The cosmetic industry has made billions on anti-aging products duping unsuspecting women of a certain age into parting with their hard-earned retirement funds. The models they use to peddle their wares appear to be barely out of puberty.
There is only one option to escape aging and I do not find that very appealing.
Since I have spent a vast number of years aging, I believe I am sufficiently qualified to address this national obsession with youth.
Forget everything you’ve ever heard about losing weight. You will look like something from pharaohs tomb. Embrace that fat. It is guaranteed to push those wrinkles and crow’s feet into oblivion.
Face lifts have a shelf life and when they expire you look as though you have.
A blank, waxy persona may be okay for the last visitation, but on the other hand, that may be why some are opting out of funeral services.
Hair can make or break the aging deal. Dyed hair and extensions don’t work unless you are going for the retired drag queen look. And, that may prove to be exciting. Think of all the interesting conversations you may have.

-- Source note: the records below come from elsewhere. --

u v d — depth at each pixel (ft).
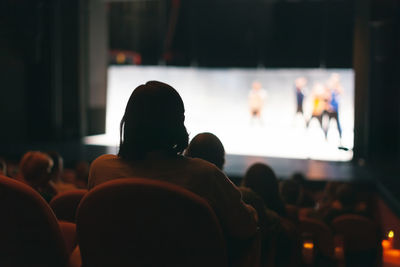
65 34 42.70
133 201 3.19
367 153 35.29
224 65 49.29
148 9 49.60
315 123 46.26
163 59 49.93
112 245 3.37
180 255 3.30
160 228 3.24
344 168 32.07
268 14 48.42
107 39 45.91
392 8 33.47
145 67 49.90
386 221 23.26
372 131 35.27
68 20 42.63
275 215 5.90
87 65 43.78
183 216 3.19
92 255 3.47
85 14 43.37
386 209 23.52
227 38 49.29
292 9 47.78
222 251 3.31
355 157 35.45
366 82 35.63
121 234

Big butts are in, so for those whose posterior requires its own mode of transportation hooray. For those who weren’t blessed, wear tennis shoes everywhere and people will simply think you are a diligent fitness freak.
Lingerie brings mixed blessings. Granny panties are ugly as heck but prevent a total collapse of your butt sinking down your knees. As for Spanx, forget it. The twins and your tummy are destined to become BFF’s forever. The good news is underwire for lingerie does not come in industrial strength. Now you can throw away all those belts.
The all-time best way to have others ooh and aah over how youthful you appear is simply to add seven years to whatever age you happen to be.
I know this is effective because no one can believe how great I look at age One-hundred and three.